L'afrofuturisme n'échappe pas cependant à une forme de désespoir post-colonial, qui ne voit pas nécessairement dans le futur un horizon radieux de liberté, quand il ne flirte pas avec la dystopie. Dans son roman Barroco tropical, publié en 2009 et pétri de réalisme magique, l'Angolais José Eduardo Agualusa imaginait la ville de Luanda en 2020, comme une cité organique où se débattent traditions séculaires et modernité féroce.

De façon bien plus grinçante, en 1993, Octavia Butler ancrait sa dystopie La Parabole du semeur (Parable of the Sower) dans la Californie de 2024, saturée de violence et ravagée par les inégalités, au milieu desquelles se débat(trait) une héroïne qui a le malheur de ressentir la douleur d'autrui.

Ces colorations catastrophistes ont pu appeler de nouvelles appellations, comme l'afro-pessimisme, que Mark Dery décrit comme «une sorte de contrepoids dystopique à l'afrofuturisme. Frank Wilderson, son principal représentant, soutient que même à la fin de l'Anthropocène, les personnes noires seront vouées à rester des esclaves parce que le pouvoir blanc ne les considérera jamais comme véritablement humaines, dans une dystopie vécue “où, à toute échelle d'abstraction, la violence sature la vie des Noirs”. On peut lire la critique de Wilderson comme une critique post-foucaldienne de l'humanisme, entre autres choses», ajoute-t-il.

Cette conception désabusée des possibles offerts par la science-fiction n'est pas satisfaisante pour Mawena Yehouessi, qui objecte: «Je ne crois pas que l'afrofuturisme soit utopique ou optimiste. Il y a de l'utopie à l'intérieur, mais toujours déjà de la dystopie; il y a un travail d'entre-deux. L'afro-pessimisme est bien trop désespéré: s'il a raison, qu'est-ce qui se passe, qu'est-ce qu'on fait? Il y aura autant de futurs de l'afrofuturisme qu'on continuera à travailler nos afrofuturismes. Ce n'est qu'un espoir.»

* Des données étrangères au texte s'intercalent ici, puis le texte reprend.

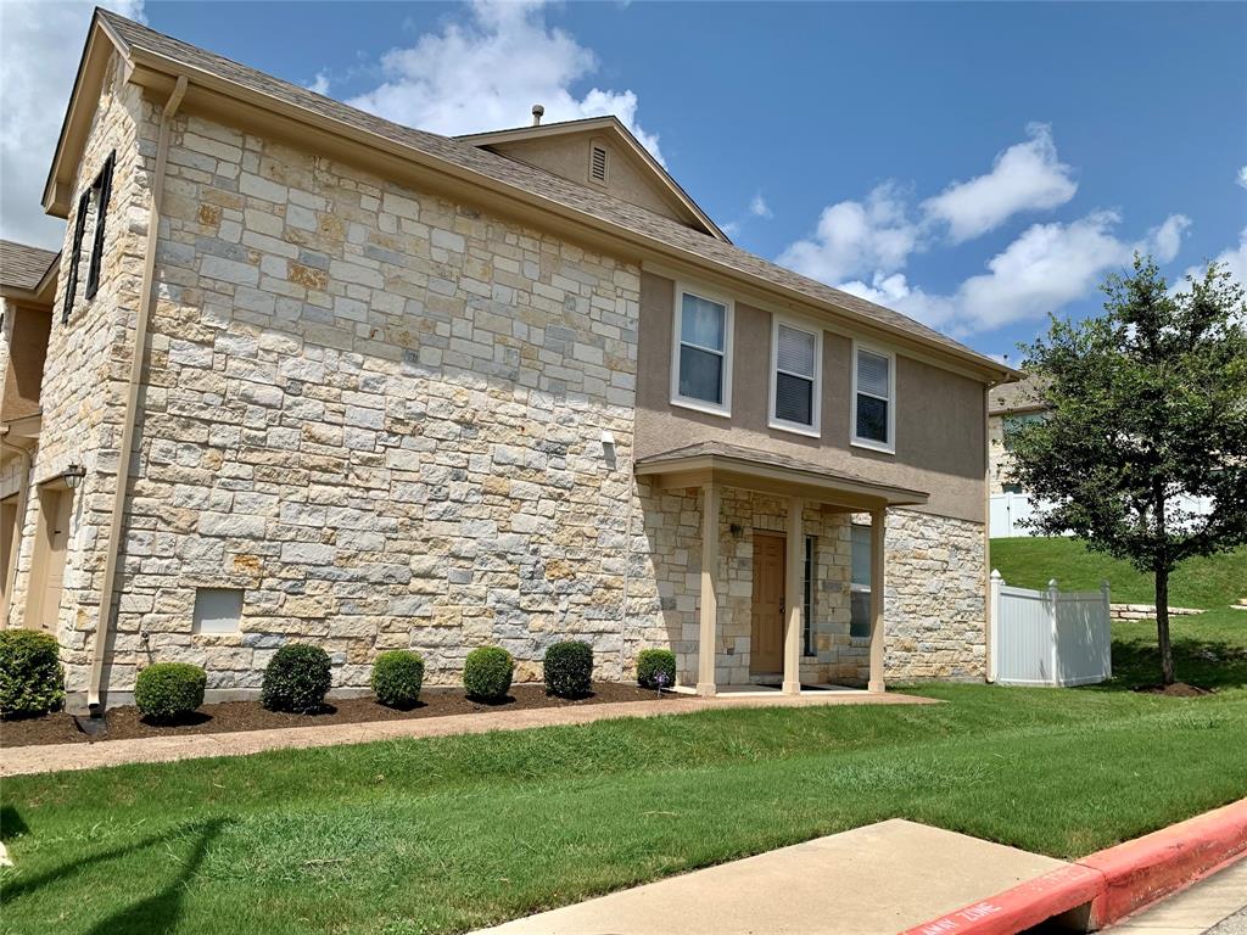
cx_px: 624
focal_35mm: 26
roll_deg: -2.5
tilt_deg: +8.7
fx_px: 937
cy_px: 468
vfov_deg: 53.1
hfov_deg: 67.3
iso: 25
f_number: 1.8
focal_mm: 4.25
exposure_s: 1/3289
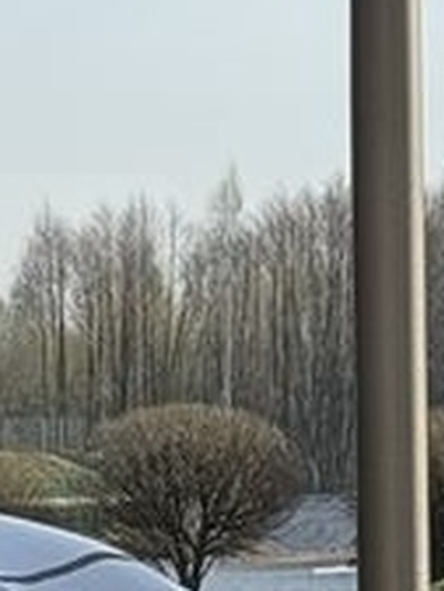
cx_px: -1051
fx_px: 5826
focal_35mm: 341
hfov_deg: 4.2
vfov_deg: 5.8
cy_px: 344
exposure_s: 1/2045
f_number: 1.78
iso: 64
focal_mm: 6.76
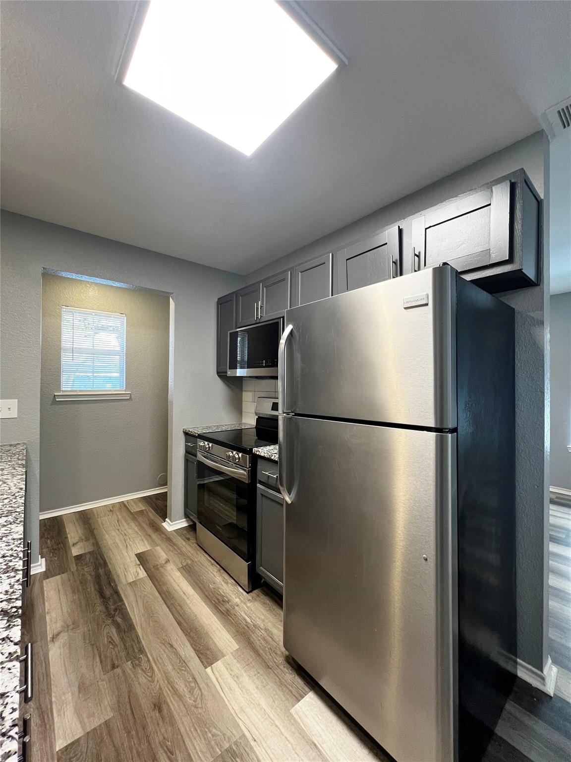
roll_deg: -0.4
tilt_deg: +0.4
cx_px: 286
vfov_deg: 106.2
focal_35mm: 13
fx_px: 286
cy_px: 381
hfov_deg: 89.9
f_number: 1.8
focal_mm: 1.57
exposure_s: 1/60
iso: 200
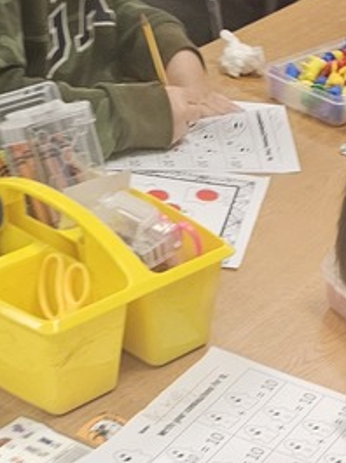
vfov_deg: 19.6
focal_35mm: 89
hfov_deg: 16.4
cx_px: 278
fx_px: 1189
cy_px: 664
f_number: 1.7
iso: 200
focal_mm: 6.3
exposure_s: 1/120
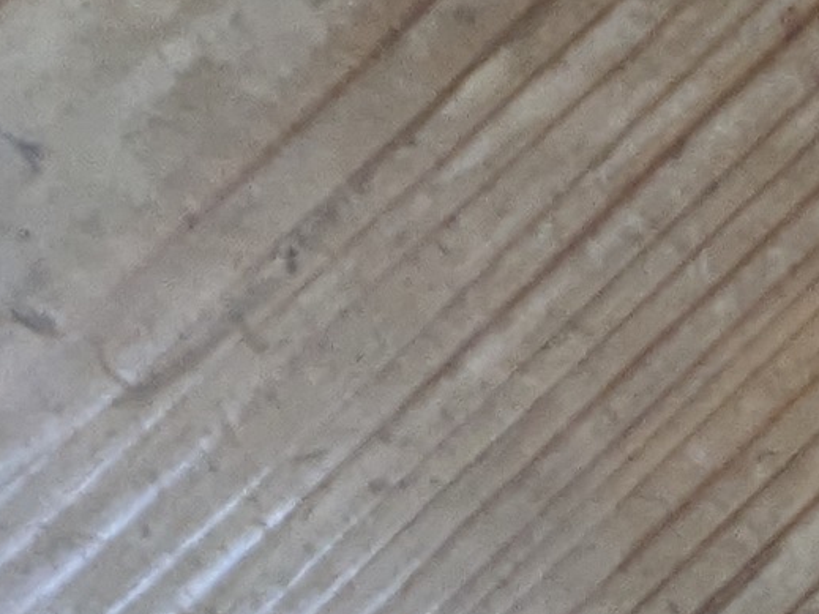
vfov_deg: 10.9
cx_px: 847
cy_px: 1616
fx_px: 2555
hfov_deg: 17.7
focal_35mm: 108
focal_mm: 1.83
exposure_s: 1/60
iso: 204
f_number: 2.2
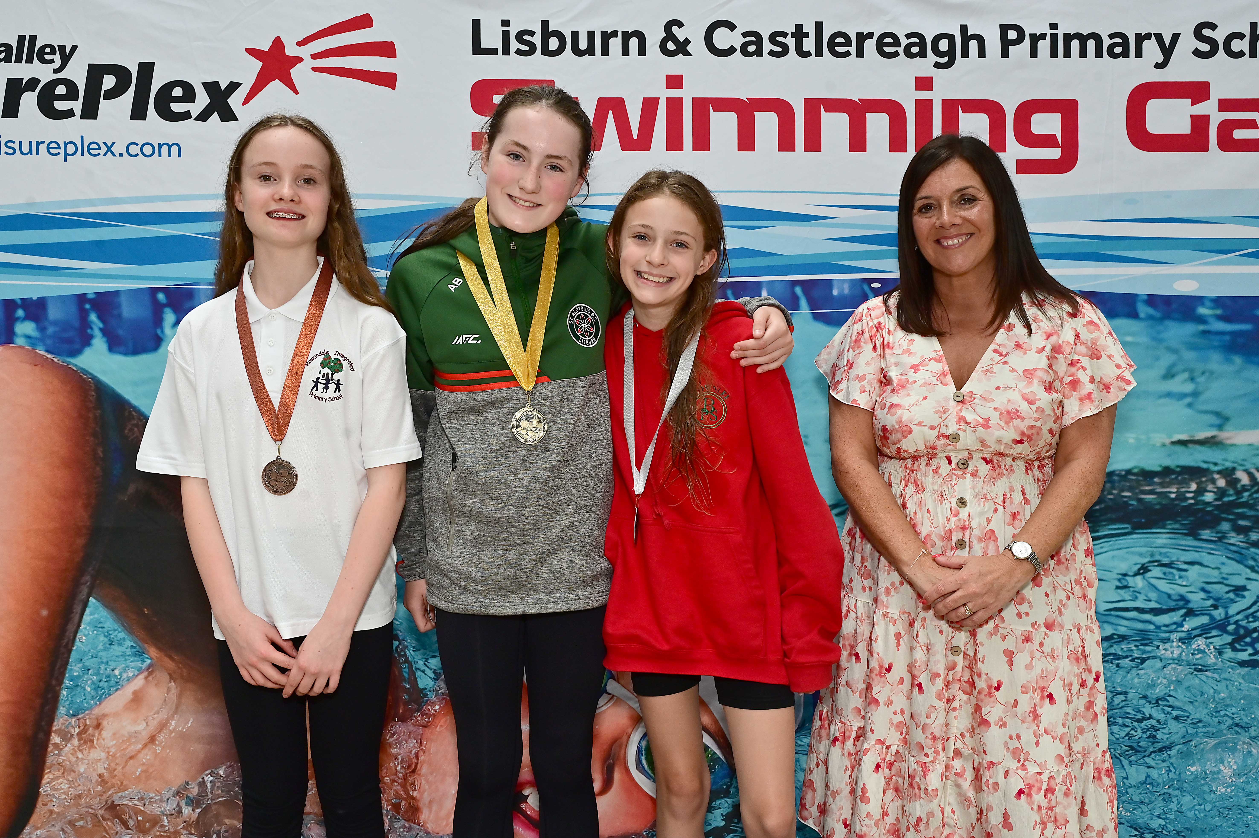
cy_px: 419
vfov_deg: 38.8
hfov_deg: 55.8
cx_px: 630
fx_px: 1188
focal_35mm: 34
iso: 1000
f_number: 9
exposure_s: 1/160
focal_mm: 34
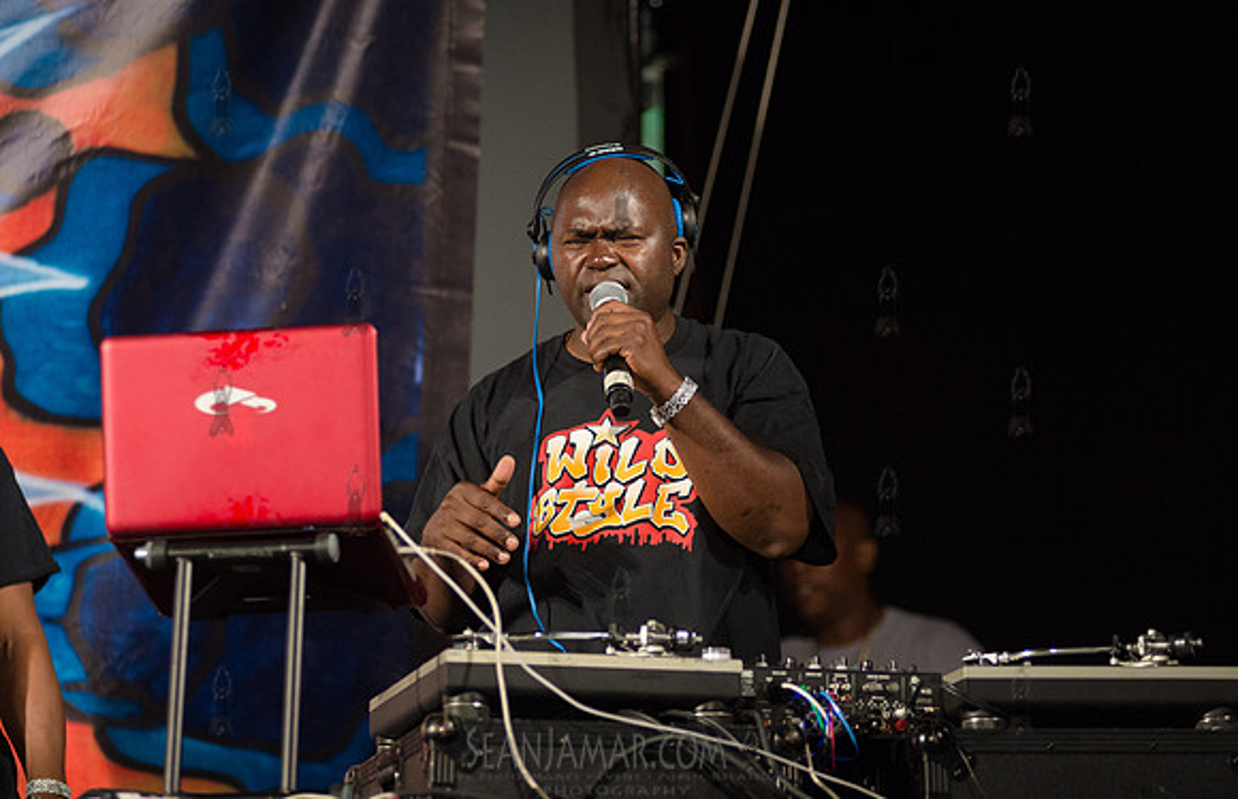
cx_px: 625
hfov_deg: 14.8
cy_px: 397
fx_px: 4759
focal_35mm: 140
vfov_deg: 9.6
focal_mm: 125
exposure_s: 1/1000
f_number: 2.8
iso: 1600
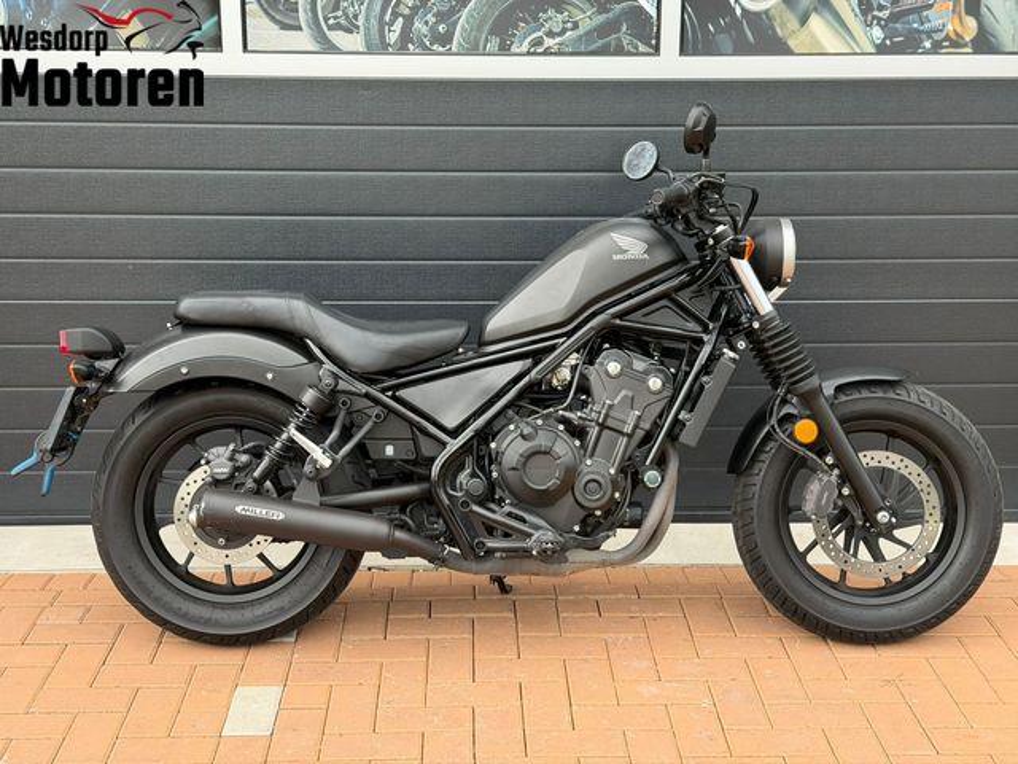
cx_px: 509
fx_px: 1412
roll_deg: -0.5
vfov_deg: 30.3
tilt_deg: -14.4
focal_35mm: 48
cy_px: 382
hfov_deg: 39.7
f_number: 1.78
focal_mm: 6.76
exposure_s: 1/219
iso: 64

Si le terme d'afrofuturisme a ainsi pu donner lieu à une myriade de propositions fictionnelles et théoriques, c'est sans doute en échappant à toute définition figée qu'il atteint son but: du blockbuster ô combien controversé Black Panther aux romans de Sofia Samatar, Lauren Beukes ou N. K. Jemisin, en passant par les tubes mainstream de Janelle Monáe et les caryatides de Wangechi Mutu, on retrouve une même volonté de se réinventer en permanence sans se laisser circonscrire à une identité assignée. L'afrofuturisme en somme, ce serait surtout un pari sur l'imaginaire.